The two bills are just too confusing, and the Democrats haven't tried to sell them clearly. I heard a fascinating piece on NPR this morning, an economist trying to convince a union member that taxing her Cadillac plan wouldn't hurt her.
His argument rested on the belief that her company would raise wages if it was forced to adopt a less expensive plan. Not surprisingly, she wasn't convinced.
Then there is the president's radical plan for the banks. This looks like a dramatic policy shift. The White House says it was signed off before Christmas, so I'll just observe that by an amazing coincidence it is a perfect fit for this week's narrative.
The president has christened the new plan, so offensive to many big banks, the Volcker rules after former chairman of the Federal Reserve Tall Paul. This is kind of the president because by all accounts Paul Volcker had all but given up on his plan ever being adopted. Treasury Secretary Tim Geithner was apparently opposed. Now it seems he's been overruled.
The president knows getting this through congress will be hard. But this isn't a messy vote loser in the country. This is a populist clarion call.

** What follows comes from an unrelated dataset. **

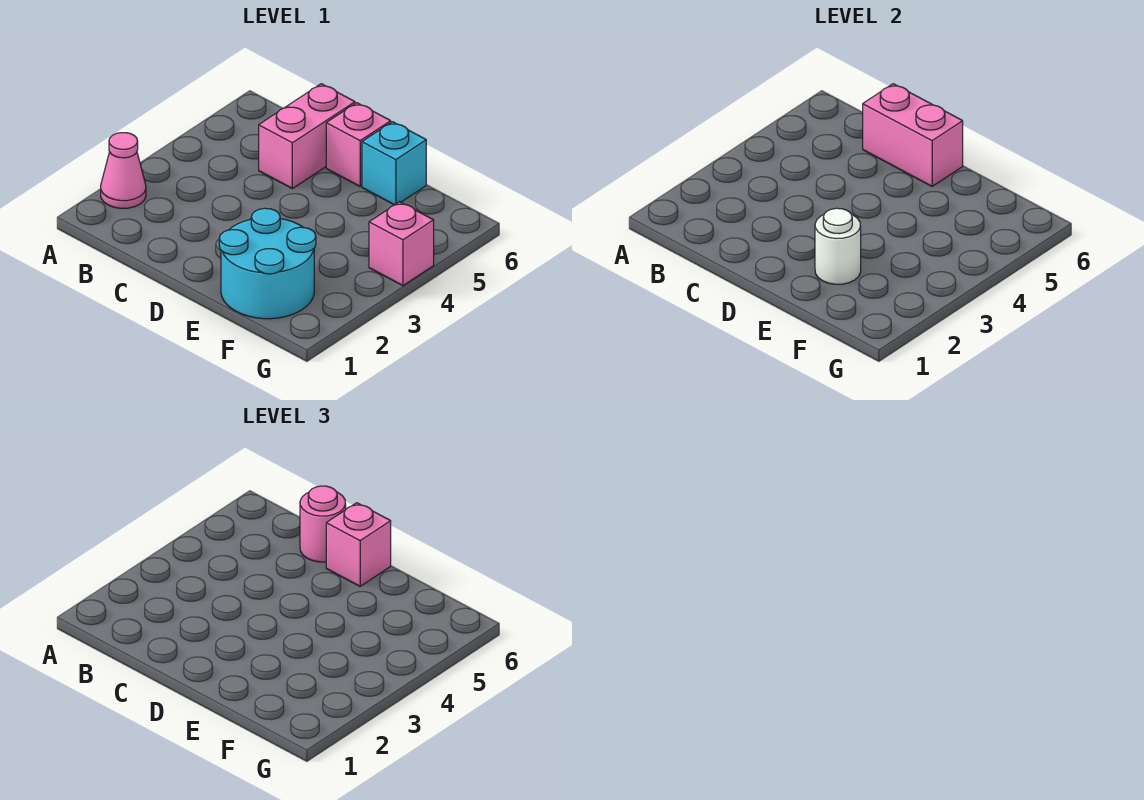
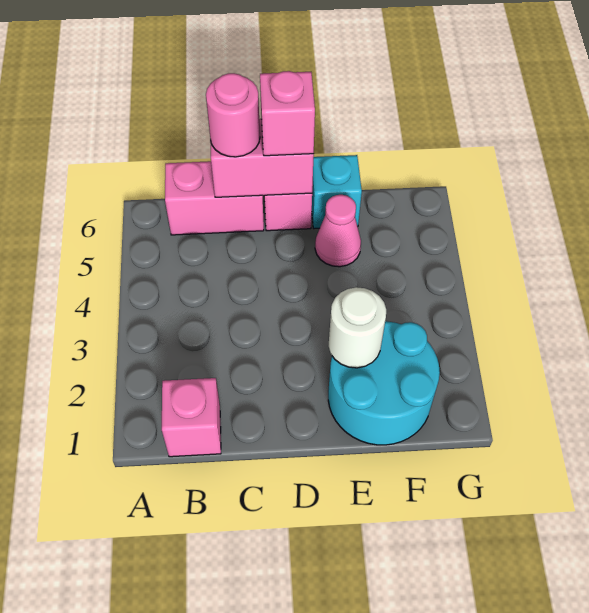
pink 1x1 cone [101,133,146,208] -> pink 1x1 cone moved to [315,195,361,267]
pink 1x2 brick [259,84,355,189] -> pink 1x2 brick turned to [165,161,264,235]
pink 1x1 brick [369,202,434,286] -> pink 1x1 brick moved to [162,378,221,457]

He's predicting a swarm of lobbyists will descend on Capitol Hill and he's doing a good impression of a man relishing the scrap ahead.
He'll hope the American people will be cheering him on. He has called on Republicans to join in designing common sense rules to protect ordinary Americans.
They may well deride his plan as another example of government interference, but they are in a sticky position and they know it.
One senator has dismissively said he is creating a "bogeyman". But I bet it is a bogeyman that frightens many of his voters.
The Supreme Court ruling raises another spectre. Banks that feel threatened can spend their money running ads against the new laws.
There may be a torrent of them. But they will have to put their names on them, rather than saying "This advert was paid for by Americans for a nicer America" as happens at the moment. They will have to be very clever adverts to avoid public distain.